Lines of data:
========

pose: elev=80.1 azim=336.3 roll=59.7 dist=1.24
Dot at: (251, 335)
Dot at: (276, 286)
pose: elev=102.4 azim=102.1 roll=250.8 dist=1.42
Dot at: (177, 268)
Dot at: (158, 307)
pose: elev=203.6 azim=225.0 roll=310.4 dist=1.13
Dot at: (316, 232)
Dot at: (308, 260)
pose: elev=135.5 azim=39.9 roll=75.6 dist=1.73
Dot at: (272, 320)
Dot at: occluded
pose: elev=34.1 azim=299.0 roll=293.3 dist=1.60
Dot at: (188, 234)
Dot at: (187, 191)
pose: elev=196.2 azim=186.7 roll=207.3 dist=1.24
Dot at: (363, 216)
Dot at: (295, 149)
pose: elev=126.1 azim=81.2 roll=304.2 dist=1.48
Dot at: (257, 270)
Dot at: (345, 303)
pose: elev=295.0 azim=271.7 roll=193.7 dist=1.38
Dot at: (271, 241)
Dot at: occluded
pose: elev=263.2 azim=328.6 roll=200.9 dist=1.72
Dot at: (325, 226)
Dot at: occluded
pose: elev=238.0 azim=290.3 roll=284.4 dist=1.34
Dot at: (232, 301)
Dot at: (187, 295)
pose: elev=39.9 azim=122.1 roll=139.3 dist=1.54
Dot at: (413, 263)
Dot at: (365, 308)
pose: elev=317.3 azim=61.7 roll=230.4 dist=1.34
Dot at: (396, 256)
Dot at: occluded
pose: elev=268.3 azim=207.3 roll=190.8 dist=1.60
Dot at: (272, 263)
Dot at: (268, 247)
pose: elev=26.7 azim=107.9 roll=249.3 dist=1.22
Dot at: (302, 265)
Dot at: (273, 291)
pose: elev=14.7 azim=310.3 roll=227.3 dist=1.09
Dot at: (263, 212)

========

**EXERCISE:** Copy these lines exactly as they appear, from the first line of the records to the last.

**REPLY TO THE EXERCISE:**
pose: elev=80.1 azim=336.3 roll=59.7 dist=1.24
Dot at: (251, 335)
Dot at: (276, 286)
pose: elev=102.4 azim=102.1 roll=250.8 dist=1.42
Dot at: (177, 268)
Dot at: (158, 307)
pose: elev=203.6 azim=225.0 roll=310.4 dist=1.13
Dot at: (316, 232)
Dot at: (308, 260)
pose: elev=135.5 azim=39.9 roll=75.6 dist=1.73
Dot at: (272, 320)
Dot at: occluded
pose: elev=34.1 azim=299.0 roll=293.3 dist=1.60
Dot at: (188, 234)
Dot at: (187, 191)
pose: elev=196.2 azim=186.7 roll=207.3 dist=1.24
Dot at: (363, 216)
Dot at: (295, 149)
pose: elev=126.1 azim=81.2 roll=304.2 dist=1.48
Dot at: (257, 270)
Dot at: (345, 303)
pose: elev=295.0 azim=271.7 roll=193.7 dist=1.38
Dot at: (271, 241)
Dot at: occluded
pose: elev=263.2 azim=328.6 roll=200.9 dist=1.72
Dot at: (325, 226)
Dot at: occluded
pose: elev=238.0 azim=290.3 roll=284.4 dist=1.34
Dot at: (232, 301)
Dot at: (187, 295)
pose: elev=39.9 azim=122.1 roll=139.3 dist=1.54
Dot at: (413, 263)
Dot at: (365, 308)
pose: elev=317.3 azim=61.7 roll=230.4 dist=1.34
Dot at: (396, 256)
Dot at: occluded
pose: elev=268.3 azim=207.3 roll=190.8 dist=1.60
Dot at: (272, 263)
Dot at: (268, 247)
pose: elev=26.7 azim=107.9 roll=249.3 dist=1.22
Dot at: (302, 265)
Dot at: (273, 291)
pose: elev=14.7 azim=310.3 roll=227.3 dist=1.09
Dot at: (263, 212)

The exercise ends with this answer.